Funniest post story I have actually is the day I was trying to get good audio for a 3 way interview and used the H4N for the interviewees, then recorded my end with a decent lavalier and an iPad running, oh, some audio journo tool, forget its name, it was OK. So I come home with two good audio files, but when I get them into audacity I discover oh boy, subtle clock variation between the two tools! so my 2 hours of audio, by the end, is like 4 minutes out of synch… and there was just enough bleed through of my voice into their mics, and theirs into mine, that it mattered! the echo effect got weirder and weirder over time :slight_smile: from phase shift to complete gibberish. Audacity to the rescue!
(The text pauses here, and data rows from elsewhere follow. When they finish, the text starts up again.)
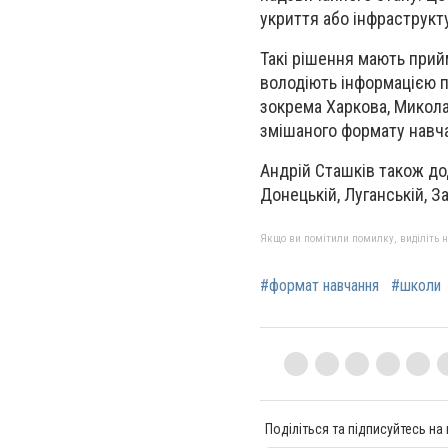
укриття або інфраструкт
Такі рішення мають прийм
володіють інформацією п
зокрема Харкова, Микол
змішаного формату навч
Андрій Сташків також д
Донецькій, Луганській, З
Якщо ви помітили помилку, виділіть нео
#формат навчання
#школи
Поділіться та підписуйтесь на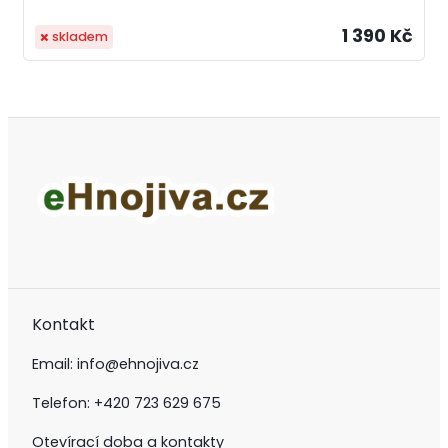
1 390 Kč
skladem
Kontakt
Email:
info@ehnojiva.cz
Telefon:
+420 723 629 675
Otevírací doba a kontakty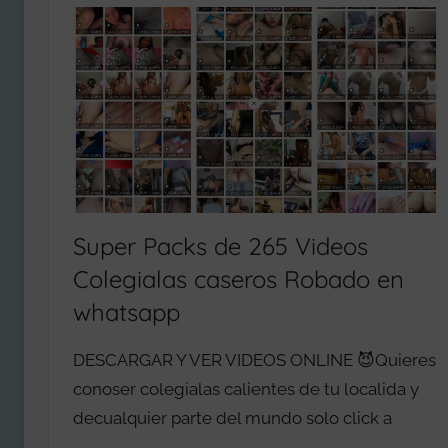
R
E
T
G
A
I
D
A
O
L
R
A
E
S
S
V
2
I
Super Packs de 265 Videos
0
P
Colegialas caseros Robado en
2
,
whatsapp
6
L
E
DESCARGAR Y VER VIDEOS ONLINE 😈Quieres
G
I
conoser colegialas calientes de tu localida y
O
decualquier parte del mundo solo click a
N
I could stretch selected passages just enough to get them back into synch.

That taught me to at least use the same brand/model of device if I’m gonna have two of 'em going at the same time. Live and (painfully) learn eh!

There is also old free stand-alone software called the levellator
It was resuscitated in 2015 so that it continued to work on Macs …
https ://en.wikipedia.org/wiki/Levelator#Publication

just plugging in the phones turns off all that annoying Zoom “simplex” stuff?

There’s a trick to it. You wear headphones so your voice sounds good to everybody else. Zoom doesn’t have to subtract their voice from your room on your outbound voice. That’s why the Zoom Manager has to insist on it. Your headphones don’t change much for you. If anything, they’re a little annoying.

One of the two PBS stations does a brief Zoom news roundtable and the best variation I saw was one newsie who was wearing wired earbuds. Perfect functionality and the only way I know what’s going on is the tiny wire down their chest.